Compiti
A: Nel testo sull'ordinanza della Cassazione, riscrivi il passo da "La Commissione tributaria regionale" a "dall’Agenzia delle entrate.", sostituendo "società" con "contribuente".
B: Riscrivi in forma più breve il paragrafo del testo sull'ordinanza della Cassazione che inizia con "La Commissione tributaria regionale del Lazio", mantenendone i fatti principali.

Corte di Cassazione ordinanza n. 11324 depositata il 7 aprile 2022
costi di sponsorizzazione e pubblicità – concetto di inerenza del costo
Fatti di causa
Dalla esposizione in fatto della sentenza impugnata si evince che: l’Agenzia delle entrate aveva notificato a Cek Group sr.l. un avviso di accertamento, relativo all’anno 2010, con il quale, ai fini delle imposte dirette, aveva disconosciuto la deducibilità dei costi e, ai fini Iva, la non detraibilità, in relazione ad operazioni soggettivamente inesistenti e, inoltre, e per quanto ancora di interesse, la non inerenza dei costi di pubblicità sostenuti; la società aveva proposto ricorso dinanzi alla Commissione tributaria provinciale di Roma che lo aveva accolto limitatamente alla ripresa relativa alle operazioni soggettivamente inesistenti stante l’intervenuta applicazione della previsione di cui all’art. 8, d.l. n. 16/2012, mentre aveva ritenuta legittima la ripresa relativamente ai costi di pubblicità; avverso la pronuncia del giudice di primo grado l’Agenzia delle entrate aveva proposto appello principale e la società appello incidentale relativamente alla statuizione concernente la non inerenza dei costi di pubblicità sostenuti.
La Commissione tributaria regionale del Lazio ha rigettato l’appello principale dell’Agenzia delle entrate ed accolto quello incidentale della società, in particolare, per quanto ancora di interesse, ha ritenuto che la società aveva fornito la prova dell’inerenza dei costi di pubblicità, ponendosi, semmai, una questione di congruità del costo sostenuto, profilo non adeguatamente coltivato dall’Agenzia delle entrate.
Avverso la suddetta pronuncia ha proposto ricorso l’Agenzia delle entrate affidato ad un unico motivo di censura, illustrato con successiva memoria, cui ha resistit o la società depositando controricorso.

Record estratti

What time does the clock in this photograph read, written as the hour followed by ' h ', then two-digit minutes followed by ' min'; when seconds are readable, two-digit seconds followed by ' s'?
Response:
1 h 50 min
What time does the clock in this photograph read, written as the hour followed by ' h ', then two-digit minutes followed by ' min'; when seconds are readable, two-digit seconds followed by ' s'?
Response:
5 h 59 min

...

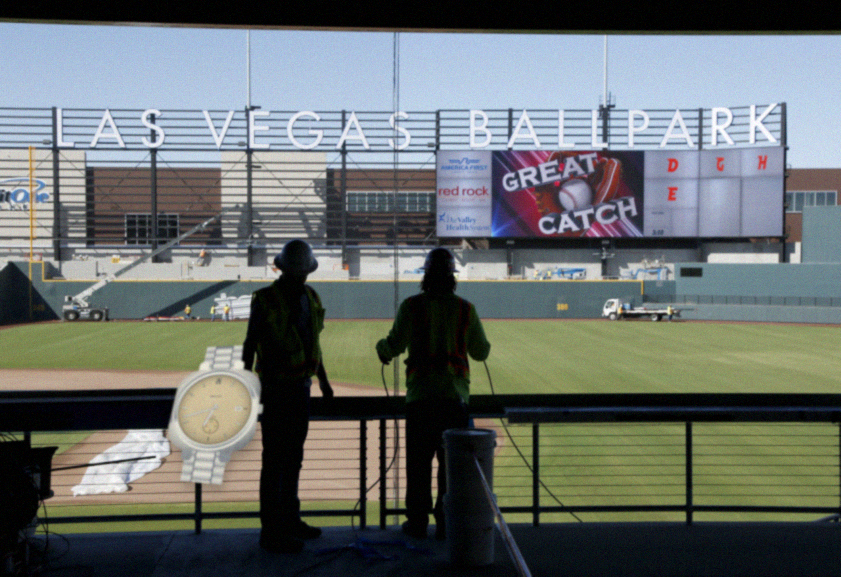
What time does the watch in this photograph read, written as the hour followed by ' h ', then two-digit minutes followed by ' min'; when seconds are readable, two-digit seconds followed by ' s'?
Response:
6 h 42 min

Soluzioni
A:
La Commissione tributaria regionale del Lazio ha rigettato l’appello principale dell’Agenzia delle entrate ed accolto quello incidentale della contribuente, in particolare, per quanto ancora di interesse, ha ritenuto che la contribuente aveva fornito la prova dell’inerenza dei costi di pubblicità, ponendosi, semmai, una questione di congruità del costo sostenuto, profilo non adeguatamente coltivato dall’Agenzia delle entrate.

B: La Commissione tributaria regionale del Lazio ha respinto l'appello principale dell'Agenzia delle entrate e accolto quello incidentale della società. Ha ritenuto provata l'inerenza dei costi di pubblicità. Al più si poneva una questione di congruità del costo, che l'Agenzia non aveva adeguatamente sviluppato.